[Records of where the elements appear]
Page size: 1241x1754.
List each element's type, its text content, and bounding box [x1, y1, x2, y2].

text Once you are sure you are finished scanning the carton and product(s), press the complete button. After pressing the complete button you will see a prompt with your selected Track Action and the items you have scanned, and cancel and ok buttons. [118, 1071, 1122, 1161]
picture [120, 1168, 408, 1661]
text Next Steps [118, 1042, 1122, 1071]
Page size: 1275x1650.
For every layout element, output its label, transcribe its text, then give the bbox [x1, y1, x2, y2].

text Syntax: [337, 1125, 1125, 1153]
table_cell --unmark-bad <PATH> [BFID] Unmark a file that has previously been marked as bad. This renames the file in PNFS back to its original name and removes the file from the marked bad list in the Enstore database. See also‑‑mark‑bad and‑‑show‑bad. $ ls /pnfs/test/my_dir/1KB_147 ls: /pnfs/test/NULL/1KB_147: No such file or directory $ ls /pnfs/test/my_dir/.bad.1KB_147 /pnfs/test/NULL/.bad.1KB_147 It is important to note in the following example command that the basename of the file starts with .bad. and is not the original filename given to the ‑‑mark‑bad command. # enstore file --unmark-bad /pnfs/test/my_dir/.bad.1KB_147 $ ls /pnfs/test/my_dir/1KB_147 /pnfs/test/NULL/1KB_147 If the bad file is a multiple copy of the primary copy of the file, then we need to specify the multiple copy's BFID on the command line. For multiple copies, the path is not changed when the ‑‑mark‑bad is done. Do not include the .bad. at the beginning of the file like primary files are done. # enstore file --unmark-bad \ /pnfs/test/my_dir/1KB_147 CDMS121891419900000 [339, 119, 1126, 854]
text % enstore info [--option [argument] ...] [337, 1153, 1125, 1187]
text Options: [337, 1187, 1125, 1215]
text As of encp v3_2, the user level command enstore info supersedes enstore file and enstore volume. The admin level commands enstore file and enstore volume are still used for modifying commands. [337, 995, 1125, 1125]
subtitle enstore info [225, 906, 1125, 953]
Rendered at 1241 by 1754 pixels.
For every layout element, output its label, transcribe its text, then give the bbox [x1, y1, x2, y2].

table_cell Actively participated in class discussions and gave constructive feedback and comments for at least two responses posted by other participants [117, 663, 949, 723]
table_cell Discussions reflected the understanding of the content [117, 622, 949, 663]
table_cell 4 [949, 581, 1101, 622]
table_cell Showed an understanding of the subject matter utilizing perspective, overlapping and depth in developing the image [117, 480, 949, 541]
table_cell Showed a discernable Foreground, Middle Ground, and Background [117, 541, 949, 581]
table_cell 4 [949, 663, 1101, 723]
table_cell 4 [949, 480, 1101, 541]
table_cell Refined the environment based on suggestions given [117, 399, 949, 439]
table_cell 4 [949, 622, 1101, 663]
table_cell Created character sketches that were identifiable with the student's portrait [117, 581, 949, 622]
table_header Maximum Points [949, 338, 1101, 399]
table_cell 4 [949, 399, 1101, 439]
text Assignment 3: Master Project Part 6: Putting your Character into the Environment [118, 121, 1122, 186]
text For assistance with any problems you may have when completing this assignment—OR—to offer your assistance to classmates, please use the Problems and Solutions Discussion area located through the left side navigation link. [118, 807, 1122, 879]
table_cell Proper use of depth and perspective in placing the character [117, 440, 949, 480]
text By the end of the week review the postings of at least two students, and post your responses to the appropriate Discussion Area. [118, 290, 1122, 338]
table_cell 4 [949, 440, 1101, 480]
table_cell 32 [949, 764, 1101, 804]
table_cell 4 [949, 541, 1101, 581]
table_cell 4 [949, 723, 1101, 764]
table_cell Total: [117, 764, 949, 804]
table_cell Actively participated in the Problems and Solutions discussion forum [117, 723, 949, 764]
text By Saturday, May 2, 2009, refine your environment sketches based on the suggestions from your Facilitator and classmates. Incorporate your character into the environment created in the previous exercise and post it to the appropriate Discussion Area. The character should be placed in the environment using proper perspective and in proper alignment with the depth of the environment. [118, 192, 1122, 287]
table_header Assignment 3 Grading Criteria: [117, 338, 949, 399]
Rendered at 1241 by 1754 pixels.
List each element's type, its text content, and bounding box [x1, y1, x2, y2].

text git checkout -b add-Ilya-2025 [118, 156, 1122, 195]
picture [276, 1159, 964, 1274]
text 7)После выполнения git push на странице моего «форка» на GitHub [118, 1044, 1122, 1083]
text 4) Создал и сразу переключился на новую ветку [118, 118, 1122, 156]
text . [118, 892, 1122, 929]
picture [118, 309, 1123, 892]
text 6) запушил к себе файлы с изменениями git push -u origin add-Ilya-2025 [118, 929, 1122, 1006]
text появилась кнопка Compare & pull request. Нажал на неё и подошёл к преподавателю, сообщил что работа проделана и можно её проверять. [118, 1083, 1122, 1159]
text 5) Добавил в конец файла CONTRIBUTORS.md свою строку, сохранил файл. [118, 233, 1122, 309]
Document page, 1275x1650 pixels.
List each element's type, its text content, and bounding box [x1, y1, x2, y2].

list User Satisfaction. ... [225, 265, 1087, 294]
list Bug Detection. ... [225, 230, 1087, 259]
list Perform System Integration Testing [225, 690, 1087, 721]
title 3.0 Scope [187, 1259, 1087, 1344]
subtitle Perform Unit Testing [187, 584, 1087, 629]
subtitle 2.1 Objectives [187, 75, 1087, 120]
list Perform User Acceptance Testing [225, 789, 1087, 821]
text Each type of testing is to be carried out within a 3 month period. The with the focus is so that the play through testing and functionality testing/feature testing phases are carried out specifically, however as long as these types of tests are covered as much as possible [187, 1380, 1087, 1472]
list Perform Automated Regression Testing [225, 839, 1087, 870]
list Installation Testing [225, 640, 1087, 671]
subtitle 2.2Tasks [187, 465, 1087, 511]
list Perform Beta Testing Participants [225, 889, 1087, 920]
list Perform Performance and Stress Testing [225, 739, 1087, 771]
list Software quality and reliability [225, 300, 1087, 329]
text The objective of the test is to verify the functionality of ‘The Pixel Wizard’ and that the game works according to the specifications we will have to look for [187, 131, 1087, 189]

WORK TO DO »
Reproduce every line of the listing above, from beginning to end, without alteration.

ANSWER »
Page size: 1241x1754.
List each element's type, its text content, and bounding box [x1, y1, x2, y2].

text Once you are sure you are finished scanning the carton and product(s), press the complete button. After pressing the complete button you will see a prompt with your selected Track Action and the items you have scanned, and cancel and ok buttons. [118, 1071, 1122, 1161]
picture [120, 1168, 408, 1661]
text Next Steps [118, 1042, 1122, 1071]
Page size: 1275x1650.
For every layout element, output its label, transcribe its text, then give the bbox [x1, y1, x2, y2].

text Syntax: [337, 1125, 1125, 1153]
table_cell --unmark-bad <PATH> [BFID] Unmark a file that has previously been marked as bad. This renames the file in PNFS back to its original name and removes the file from the marked bad list in the Enstore database. See also‑‑mark‑bad and‑‑show‑bad. $ ls /pnfs/test/my_dir/1KB_147 ls: /pnfs/test/NULL/1KB_147: No such file or directory $ ls /pnfs/test/my_dir/.bad.1KB_147 /pnfs/test/NULL/.bad.1KB_147 It is important to note in the following example command that the basename of the file starts with .bad. and is not the original filename given to the ‑‑mark‑bad command. # enstore file --unmark-bad /pnfs/test/my_dir/.bad.1KB_147 $ ls /pnfs/test/my_dir/1KB_147 /pnfs/test/NULL/1KB_147 If the bad file is a multiple copy of the primary copy of the file, then we need to specify the multiple copy's BFID on the command line. For multiple copies, the path is not changed when the ‑‑mark‑bad is done. Do not include the .bad. at the beginning of the file like primary files are done. # enstore file --unmark-bad \ /pnfs/test/my_dir/1KB_147 CDMS121891419900000 [339, 119, 1126, 854]
text % enstore info [--option [argument] ...] [337, 1153, 1125, 1187]
text Options: [337, 1187, 1125, 1215]
text As of encp v3_2, the user level command enstore info supersedes enstore file and enstore volume. The admin level commands enstore file and enstore volume are still used for modifying commands. [337, 995, 1125, 1125]
subtitle enstore info [225, 906, 1125, 953]
Rendered at 1241 by 1754 pixels.
For every layout element, output its label, transcribe its text, then give the bbox [x1, y1, x2, y2].

table_cell Actively participated in class discussions and gave constructive feedback and comments for at least two responses posted by other participants [117, 663, 949, 723]
table_cell Discussions reflected the understanding of the content [117, 622, 949, 663]
table_cell 4 [949, 581, 1101, 622]
table_cell Showed an understanding of the subject matter utilizing perspective, overlapping and depth in developing the image [117, 480, 949, 541]
table_cell Showed a discernable Foreground, Middle Ground, and Background [117, 541, 949, 581]
table_cell 4 [949, 663, 1101, 723]
table_cell 4 [949, 480, 1101, 541]
table_cell Refined the environment based on suggestions given [117, 399, 949, 439]
table_cell 4 [949, 622, 1101, 663]
table_cell Created character sketches that were identifiable with the student's portrait [117, 581, 949, 622]
table_header Maximum Points [949, 338, 1101, 399]
table_cell 4 [949, 399, 1101, 439]
text Assignment 3: Master Project Part 6: Putting your Character into the Environment [118, 121, 1122, 186]
text For assistance with any problems you may have when completing this assignment—OR—to offer your assistance to classmates, please use the Problems and Solutions Discussion area located through the left side navigation link. [118, 807, 1122, 879]
table_cell Proper use of depth and perspective in placing the character [117, 440, 949, 480]
text By the end of the week review the postings of at least two students, and post your responses to the appropriate Discussion Area. [118, 290, 1122, 338]
table_cell 4 [949, 440, 1101, 480]
table_cell 32 [949, 764, 1101, 804]
table_cell 4 [949, 541, 1101, 581]
table_cell 4 [949, 723, 1101, 764]
table_cell Total: [117, 764, 949, 804]
table_cell Actively participated in the Problems and Solutions discussion forum [117, 723, 949, 764]
text By Saturday, May 2, 2009, refine your environment sketches based on the suggestions from your Facilitator and classmates. Incorporate your character into the environment created in the previous exercise and post it to the appropriate Discussion Area. The character should be placed in the environment using proper perspective and in proper alignment with the depth of the environment. [118, 192, 1122, 287]
table_header Assignment 3 Grading Criteria: [117, 338, 949, 399]
Rendered at 1241 by 1754 pixels.
List each element's type, its text content, and bounding box [x1, y1, x2, y2].

text git checkout -b add-Ilya-2025 [118, 156, 1122, 195]
picture [276, 1159, 964, 1274]
text 7)После выполнения git push на странице моего «форка» на GitHub [118, 1044, 1122, 1083]
text 4) Создал и сразу переключился на новую ветку [118, 118, 1122, 156]
text . [118, 892, 1122, 929]
picture [118, 309, 1123, 892]
text 6) запушил к себе файлы с изменениями git push -u origin add-Ilya-2025 [118, 929, 1122, 1006]
text появилась кнопка Compare & pull request. Нажал на неё и подошёл к преподавателю, сообщил что работа проделана и можно её проверять. [118, 1083, 1122, 1159]
text 5) Добавил в конец файла CONTRIBUTORS.md свою строку, сохранил файл. [118, 233, 1122, 309]
Document page, 1275x1650 pixels.
List each element's type, its text content, and bounding box [x1, y1, x2, y2].

list User Satisfaction. ... [225, 265, 1087, 294]
list Bug Detection. ... [225, 230, 1087, 259]
list Perform System Integration Testing [225, 690, 1087, 721]
title 3.0 Scope [187, 1259, 1087, 1344]
subtitle Perform Unit Testing [187, 584, 1087, 629]
subtitle 2.1 Objectives [187, 75, 1087, 120]
list Perform User Acceptance Testing [225, 789, 1087, 821]
text Each type of testing is to be carried out within a 3 month period. The with the focus is so that the play through testing and functionality testing/feature testing phases are carried out specifically, however as long as these types of tests are covered as much as possible [187, 1380, 1087, 1472]
list Perform Automated Regression Testing [225, 839, 1087, 870]
list Installation Testing [225, 640, 1087, 671]
subtitle 2.2Tasks [187, 465, 1087, 511]
list Perform Beta Testing Participants [225, 889, 1087, 920]
list Perform Performance and Stress Testing [225, 739, 1087, 771]
list Software quality and reliability [225, 300, 1087, 329]
text The objective of the test is to verify the functionality of ‘The Pixel Wizard’ and that the game works according to the specifications we will have to look for [187, 131, 1087, 189]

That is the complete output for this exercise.